I just realized that i haven't updated this in quite a while. Here's what's up:

- Back at school, it's kind of lonely and boring but that's no different than always
- Met Keith and he's amazing, and we decided to try dating. Tenative plans to see him again on October 1st
- Been playing more wow, mostly with Keith, we got into a friends' guild and we finally have a fun raiding group
- Drama is super gay and I've been avoiding hanging out with most people here because of it (Ash and Ry -- I miss you guys! Mall trip or something sometime? Please?)
- Been dealing with a lot of problems involving Slowbro. I really have no idea what to do -- I'm happy for the first time in a long time, but I can't be entirely happy knowing he's so miserable :\ But he won't talk to me and he won't stop doing stupid stuff... I just don't know what to do. I wish I could help.
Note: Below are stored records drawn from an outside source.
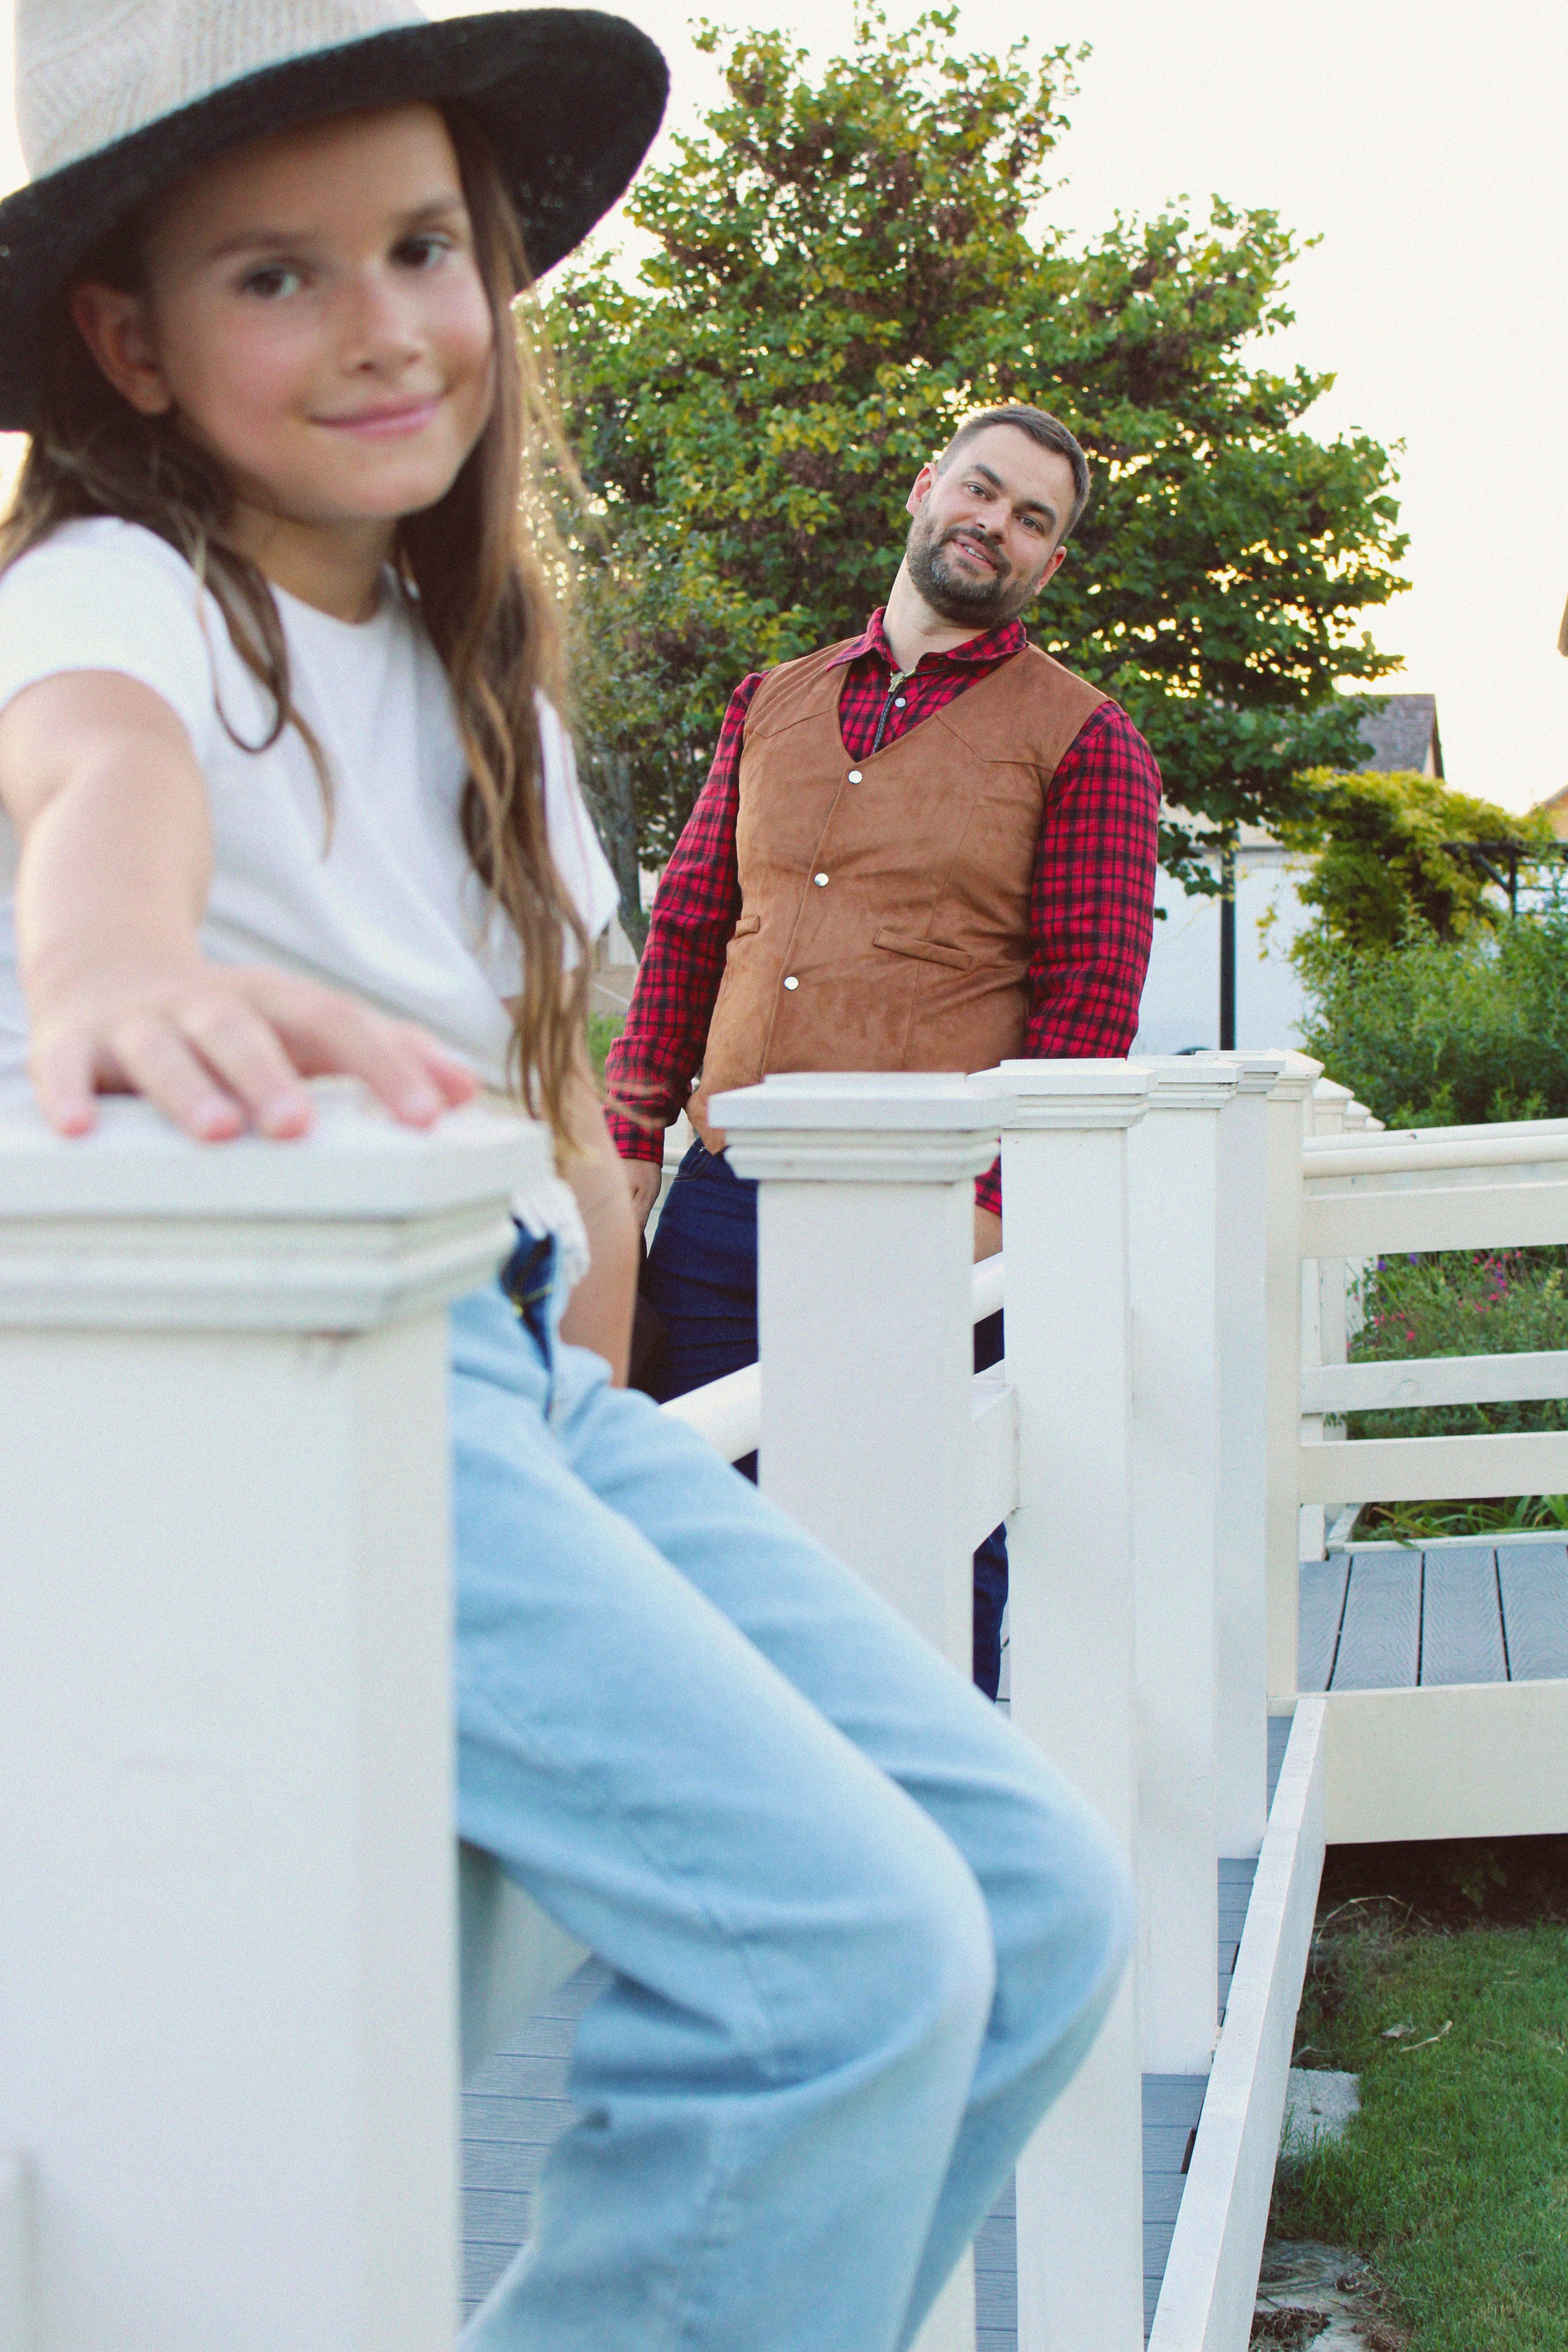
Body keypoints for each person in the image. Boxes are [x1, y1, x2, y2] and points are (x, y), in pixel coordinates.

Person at [0, 9, 1131, 2349]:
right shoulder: (122, 596)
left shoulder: (474, 682)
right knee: (827, 1959)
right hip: (320, 1405)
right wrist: (102, 966)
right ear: (128, 334)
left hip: (527, 1397)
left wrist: (601, 1417)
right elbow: (96, 782)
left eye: (422, 245)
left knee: (1026, 1900)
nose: (388, 321)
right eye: (275, 275)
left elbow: (573, 1076)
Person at [606, 406, 1161, 1695]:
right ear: (926, 489)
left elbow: (1085, 1017)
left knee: (913, 1561)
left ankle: (939, 1864)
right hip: (720, 1210)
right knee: (699, 1540)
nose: (996, 527)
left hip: (924, 1226)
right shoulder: (769, 701)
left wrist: (984, 1211)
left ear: (1048, 565)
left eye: (1033, 520)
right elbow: (690, 929)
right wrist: (631, 1135)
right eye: (981, 491)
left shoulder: (1087, 739)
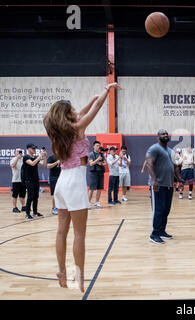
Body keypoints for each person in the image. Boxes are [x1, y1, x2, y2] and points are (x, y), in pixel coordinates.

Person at [43, 82, 121, 292]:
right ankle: (79, 277)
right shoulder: (77, 129)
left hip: (61, 182)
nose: (77, 111)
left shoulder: (59, 132)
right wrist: (107, 90)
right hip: (75, 182)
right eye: (73, 110)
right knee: (79, 234)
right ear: (68, 115)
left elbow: (85, 111)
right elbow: (94, 111)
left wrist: (92, 99)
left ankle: (61, 269)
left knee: (61, 231)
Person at [146, 129, 184, 244]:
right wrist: (154, 180)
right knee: (158, 210)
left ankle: (162, 231)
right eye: (163, 134)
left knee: (166, 210)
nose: (165, 135)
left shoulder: (171, 151)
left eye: (167, 133)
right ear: (158, 137)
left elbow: (175, 167)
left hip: (168, 185)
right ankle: (154, 234)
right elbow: (149, 163)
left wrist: (179, 179)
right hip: (158, 185)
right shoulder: (154, 148)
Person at [22, 144, 47, 220]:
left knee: (36, 196)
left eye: (35, 148)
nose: (34, 150)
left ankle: (35, 212)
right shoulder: (26, 157)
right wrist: (40, 156)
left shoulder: (35, 157)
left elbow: (44, 164)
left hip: (36, 179)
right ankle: (27, 213)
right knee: (30, 196)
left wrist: (44, 157)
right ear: (28, 149)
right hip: (29, 180)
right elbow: (32, 164)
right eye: (33, 148)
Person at [88, 141, 107, 208]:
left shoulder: (101, 154)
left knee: (99, 188)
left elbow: (105, 163)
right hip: (94, 173)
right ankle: (88, 203)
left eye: (99, 145)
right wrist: (97, 160)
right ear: (93, 146)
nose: (98, 147)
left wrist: (101, 163)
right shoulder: (91, 154)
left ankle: (97, 202)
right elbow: (91, 163)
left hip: (100, 173)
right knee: (92, 189)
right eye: (97, 145)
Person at [10, 148, 27, 213]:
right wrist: (17, 158)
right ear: (15, 153)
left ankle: (23, 206)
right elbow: (12, 166)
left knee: (22, 194)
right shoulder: (13, 159)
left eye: (20, 151)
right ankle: (14, 207)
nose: (19, 152)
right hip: (16, 180)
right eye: (17, 151)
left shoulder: (23, 159)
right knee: (15, 195)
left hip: (22, 180)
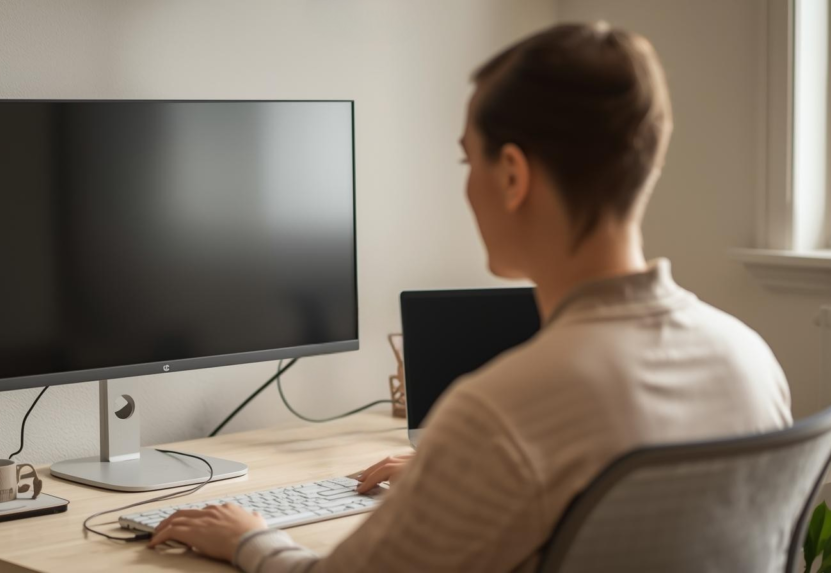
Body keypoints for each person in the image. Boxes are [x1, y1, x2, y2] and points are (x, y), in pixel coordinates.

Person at [146, 22, 793, 572]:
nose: (467, 186)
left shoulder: (503, 409)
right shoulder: (749, 357)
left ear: (512, 174)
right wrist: (450, 477)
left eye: (467, 162)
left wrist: (247, 537)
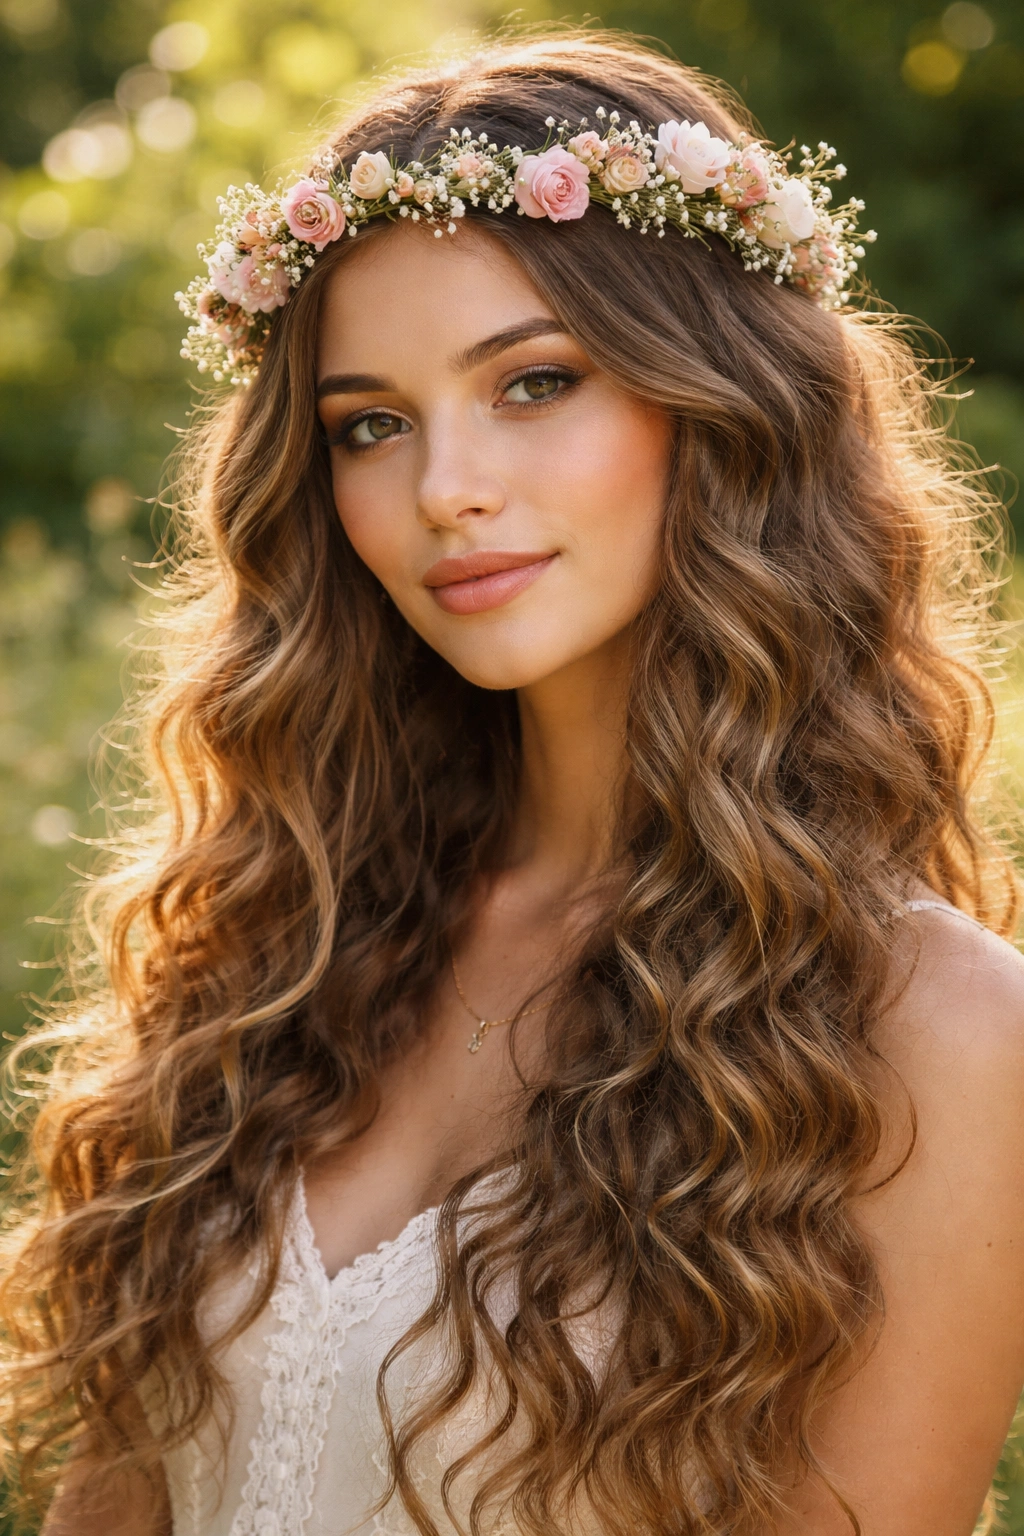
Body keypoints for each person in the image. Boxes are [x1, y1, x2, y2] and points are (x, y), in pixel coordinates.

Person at [3, 30, 1024, 1536]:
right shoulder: (273, 947)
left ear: (722, 402)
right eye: (372, 424)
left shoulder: (939, 1032)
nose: (444, 489)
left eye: (534, 382)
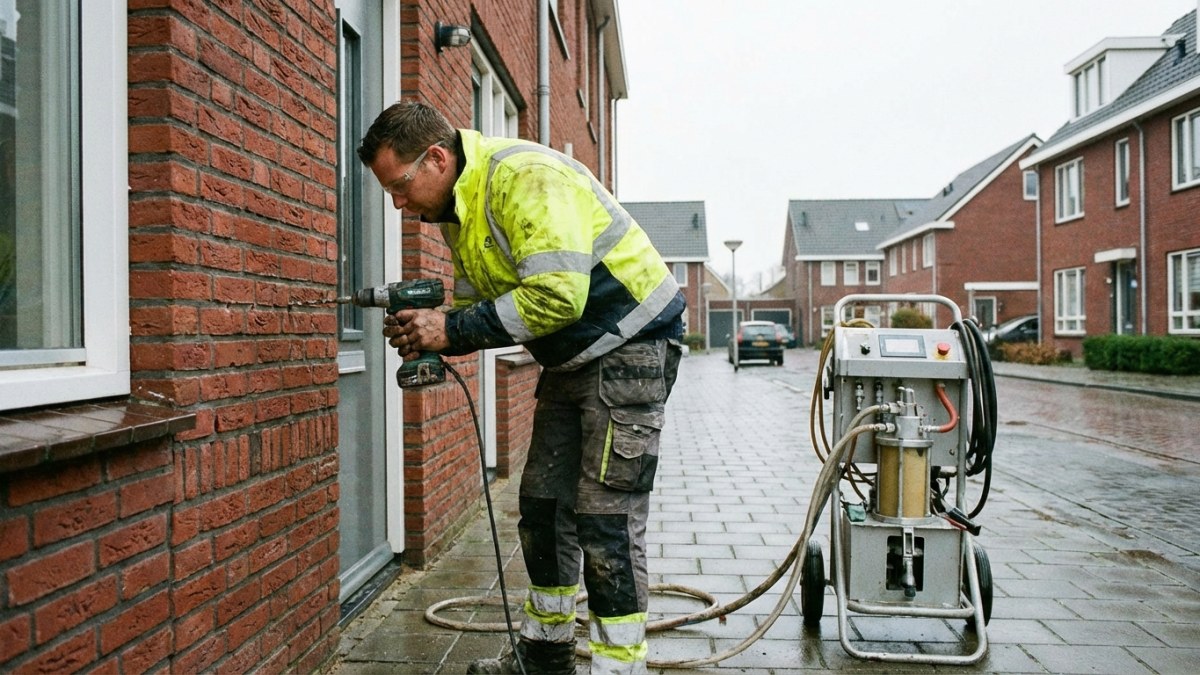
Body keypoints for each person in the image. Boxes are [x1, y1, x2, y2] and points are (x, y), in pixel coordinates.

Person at [357, 100, 685, 675]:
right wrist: (438, 330)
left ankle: (618, 666)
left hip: (633, 342)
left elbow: (559, 296)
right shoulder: (462, 209)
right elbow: (490, 305)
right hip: (572, 357)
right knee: (542, 505)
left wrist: (449, 328)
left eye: (400, 186)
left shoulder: (524, 177)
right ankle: (546, 657)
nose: (398, 204)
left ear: (436, 157)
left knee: (604, 516)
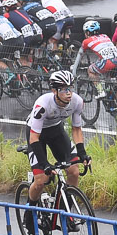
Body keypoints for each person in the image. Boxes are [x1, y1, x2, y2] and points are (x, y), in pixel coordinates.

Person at [23, 70, 91, 219]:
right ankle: (29, 211)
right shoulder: (43, 104)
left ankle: (64, 210)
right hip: (36, 135)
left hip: (56, 131)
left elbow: (76, 129)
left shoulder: (77, 102)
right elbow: (34, 138)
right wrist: (45, 163)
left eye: (70, 88)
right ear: (54, 91)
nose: (69, 93)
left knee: (73, 171)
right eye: (64, 89)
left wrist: (82, 152)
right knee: (41, 181)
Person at [78, 20, 117, 93]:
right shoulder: (105, 36)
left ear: (87, 32)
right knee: (113, 85)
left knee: (90, 70)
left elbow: (80, 55)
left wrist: (75, 65)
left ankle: (100, 91)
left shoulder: (86, 41)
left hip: (108, 63)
I really can't describe how surreal it was to meet Keith. I wasn't nervous driving to the airport to meet him, and when we met it wasn't awkward at all. It was like we'd always known each other. We just -- had a good time together. We went out to eat a couple times, stayed in and watched movies and played WoW together. It was really nice, to be able to just be around him. We were both really happy, the happiest either of us have been in a while. I don't think it's ever felt so natural to be around sometime that, for all intents and purposes, I hardly know. Except I do feel like I know him, and I feel more comfortable around him than most people. He's already seen me make an ass of myself multiple times, and he'd just grin at me and pull me into a hug and tell me not to worry about it. I could go on for days about how wonderful it was to have him here -- but there's really no words to accurately describe it. I'm so happy he's only a few hours away.